William Randolph Hearst: America's First Media Mogul vs. The Media
William Randolph Hearst is arguably the first media mogul in America. His career was abundant, at one point he owned over 30 newspapers as well as other sources of media.
He introduced the world to "yellow journalism" a sensational style of journalism that took over the print media like wildfire.
His newspapers were filled with controversial and sensational claims that captured the audiences attention.
With the start of the American- Spanish War came Hearst's chance to create a spectacle out of it. He used his publications to incite the fear and hatred that was stewing within America.
Most famous is this headline in The New York Journal that said "Destruction of the War Ship Maine Was The Work of The Enemy". This story and similar ones encapsulated not only yellow journalism but Hearst's desire to use his papers as a way to broadcast his own believes.
The combination of yellow journalism, war mongering, and national attention caused Hearst to receive a lot of criticism. His main critic being Upton Sinclair who was a political novelist.
Sinclair hated yellow journalism, claiming that it was filled with falsehoods.
Sinclair also despised the fact that the media was being "controlled" by wealthy media tycoons such as William Randolph Hearst. Sinclair even wrote, "American journalism is a class institution serving the rich and spurning the poor".
But Sinclair was not the only critic of Hearst. The most notable is Orson Welles a Hollywood producer and director.

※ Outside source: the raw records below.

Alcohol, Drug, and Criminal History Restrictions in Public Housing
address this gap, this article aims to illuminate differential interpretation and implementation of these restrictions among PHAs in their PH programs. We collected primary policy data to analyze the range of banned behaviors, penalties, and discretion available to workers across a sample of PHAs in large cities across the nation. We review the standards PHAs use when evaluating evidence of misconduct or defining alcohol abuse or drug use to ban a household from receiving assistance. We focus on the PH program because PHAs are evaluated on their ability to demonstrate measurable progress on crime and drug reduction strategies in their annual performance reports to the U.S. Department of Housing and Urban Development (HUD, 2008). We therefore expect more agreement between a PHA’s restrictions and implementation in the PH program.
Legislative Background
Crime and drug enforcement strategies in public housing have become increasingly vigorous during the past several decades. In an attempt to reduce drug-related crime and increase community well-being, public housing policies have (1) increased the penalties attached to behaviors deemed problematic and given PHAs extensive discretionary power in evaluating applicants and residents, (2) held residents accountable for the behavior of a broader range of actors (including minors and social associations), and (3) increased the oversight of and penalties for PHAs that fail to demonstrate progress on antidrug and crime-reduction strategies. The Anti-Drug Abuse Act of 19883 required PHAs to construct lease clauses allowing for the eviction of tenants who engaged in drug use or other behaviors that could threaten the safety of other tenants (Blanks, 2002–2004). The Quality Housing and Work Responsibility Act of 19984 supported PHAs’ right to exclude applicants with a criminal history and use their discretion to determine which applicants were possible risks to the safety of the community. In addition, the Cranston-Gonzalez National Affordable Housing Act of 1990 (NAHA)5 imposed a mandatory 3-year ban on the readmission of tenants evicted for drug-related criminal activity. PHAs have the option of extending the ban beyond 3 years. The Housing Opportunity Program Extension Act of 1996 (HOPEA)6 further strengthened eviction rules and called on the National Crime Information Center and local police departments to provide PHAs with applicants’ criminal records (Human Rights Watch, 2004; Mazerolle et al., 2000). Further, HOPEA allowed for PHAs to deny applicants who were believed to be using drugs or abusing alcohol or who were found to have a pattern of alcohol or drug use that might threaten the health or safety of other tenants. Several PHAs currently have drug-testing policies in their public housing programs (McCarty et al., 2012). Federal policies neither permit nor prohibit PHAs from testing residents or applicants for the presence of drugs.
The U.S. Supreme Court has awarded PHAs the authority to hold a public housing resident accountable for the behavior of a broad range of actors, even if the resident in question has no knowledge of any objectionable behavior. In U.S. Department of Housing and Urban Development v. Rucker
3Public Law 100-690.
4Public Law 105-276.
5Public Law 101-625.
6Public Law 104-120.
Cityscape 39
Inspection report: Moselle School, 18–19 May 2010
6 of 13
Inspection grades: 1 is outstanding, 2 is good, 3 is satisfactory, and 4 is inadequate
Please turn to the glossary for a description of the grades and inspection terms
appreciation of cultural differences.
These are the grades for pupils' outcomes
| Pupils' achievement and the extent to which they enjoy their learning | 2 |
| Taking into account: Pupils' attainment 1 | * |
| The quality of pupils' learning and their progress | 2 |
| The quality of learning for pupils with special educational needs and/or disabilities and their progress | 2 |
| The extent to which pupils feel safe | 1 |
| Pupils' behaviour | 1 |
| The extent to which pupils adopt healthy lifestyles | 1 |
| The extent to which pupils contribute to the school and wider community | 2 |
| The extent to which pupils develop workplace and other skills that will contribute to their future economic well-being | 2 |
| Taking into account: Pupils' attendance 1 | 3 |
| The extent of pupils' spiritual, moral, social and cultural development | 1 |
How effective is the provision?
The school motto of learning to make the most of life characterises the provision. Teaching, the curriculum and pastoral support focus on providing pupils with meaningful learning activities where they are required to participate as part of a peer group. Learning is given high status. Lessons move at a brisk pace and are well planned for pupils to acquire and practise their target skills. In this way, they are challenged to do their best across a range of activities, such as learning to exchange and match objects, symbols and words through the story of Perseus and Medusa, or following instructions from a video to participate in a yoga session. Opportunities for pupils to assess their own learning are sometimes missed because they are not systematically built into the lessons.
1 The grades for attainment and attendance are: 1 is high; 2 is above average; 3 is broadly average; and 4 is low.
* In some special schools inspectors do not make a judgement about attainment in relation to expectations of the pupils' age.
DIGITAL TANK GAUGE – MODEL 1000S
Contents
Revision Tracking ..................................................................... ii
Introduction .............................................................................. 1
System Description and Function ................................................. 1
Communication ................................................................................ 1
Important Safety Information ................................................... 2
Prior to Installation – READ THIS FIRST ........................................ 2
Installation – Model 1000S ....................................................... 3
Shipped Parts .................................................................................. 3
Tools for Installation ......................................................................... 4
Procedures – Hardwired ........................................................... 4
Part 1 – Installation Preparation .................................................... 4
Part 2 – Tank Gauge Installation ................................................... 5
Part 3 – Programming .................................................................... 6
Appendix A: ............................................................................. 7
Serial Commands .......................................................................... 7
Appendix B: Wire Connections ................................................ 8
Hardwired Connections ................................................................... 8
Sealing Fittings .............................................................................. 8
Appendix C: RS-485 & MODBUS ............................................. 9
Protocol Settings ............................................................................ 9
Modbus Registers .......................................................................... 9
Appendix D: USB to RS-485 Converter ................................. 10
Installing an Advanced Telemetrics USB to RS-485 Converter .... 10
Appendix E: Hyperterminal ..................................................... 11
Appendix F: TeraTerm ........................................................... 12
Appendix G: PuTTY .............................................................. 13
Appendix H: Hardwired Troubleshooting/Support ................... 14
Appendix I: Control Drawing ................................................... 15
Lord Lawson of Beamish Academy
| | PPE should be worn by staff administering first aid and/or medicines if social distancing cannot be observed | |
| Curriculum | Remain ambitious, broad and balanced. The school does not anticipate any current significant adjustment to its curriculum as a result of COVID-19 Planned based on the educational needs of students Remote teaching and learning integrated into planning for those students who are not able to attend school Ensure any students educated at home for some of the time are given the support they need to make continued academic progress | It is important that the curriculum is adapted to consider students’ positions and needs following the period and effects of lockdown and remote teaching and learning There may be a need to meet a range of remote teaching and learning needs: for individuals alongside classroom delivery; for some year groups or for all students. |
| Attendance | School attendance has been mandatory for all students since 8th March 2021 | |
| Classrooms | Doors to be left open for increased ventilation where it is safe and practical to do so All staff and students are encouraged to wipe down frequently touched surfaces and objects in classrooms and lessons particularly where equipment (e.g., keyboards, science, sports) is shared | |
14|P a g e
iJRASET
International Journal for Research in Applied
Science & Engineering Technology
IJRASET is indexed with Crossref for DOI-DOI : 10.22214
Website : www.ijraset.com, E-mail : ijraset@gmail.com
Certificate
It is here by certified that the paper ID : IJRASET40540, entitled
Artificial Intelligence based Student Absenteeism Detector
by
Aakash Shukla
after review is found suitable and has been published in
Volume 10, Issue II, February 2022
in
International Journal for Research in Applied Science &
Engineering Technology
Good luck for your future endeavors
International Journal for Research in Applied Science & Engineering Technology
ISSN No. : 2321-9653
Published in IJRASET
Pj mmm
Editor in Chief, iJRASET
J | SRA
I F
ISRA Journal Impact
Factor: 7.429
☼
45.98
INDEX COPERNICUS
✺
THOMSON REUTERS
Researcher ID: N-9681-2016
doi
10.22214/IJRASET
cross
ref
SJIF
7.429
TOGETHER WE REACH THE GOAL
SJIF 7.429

In 1941 he produced a movie called " Citizen Kane" a film modeled after the life of Hearst. It centered around the life and death of fictional media mogul Charles Foster Kane.
The movie paints Kane, modeled after Hearst, as a lonely, greedy, and dying after years of isolation.
The similarities between Kane and Hearst were so clear that Hearst himself tried to use his Hollywood connections to get the film banned.
It is reported though that it was not his portrayal in the film but instead that of his mistress Marion Davies. Her movie counterpart was portrayed as Kane's second wife who was an alcoholic singer.
Welles himself later admitted to using the second wife as a reflection of Davies, saying it was a "dirty trick" he knew would upset Hearst.
Hearst refused to publish anything about the film or its awards in any of his publications. Instead he used his papers to attack the Hollywood film industry, publishing racist and anti-Semitic pieces. Some examples are critiquing the lack of American actors and instead the use of "immigrants"and "refugees" in reference to the increasing number of Jewish actors.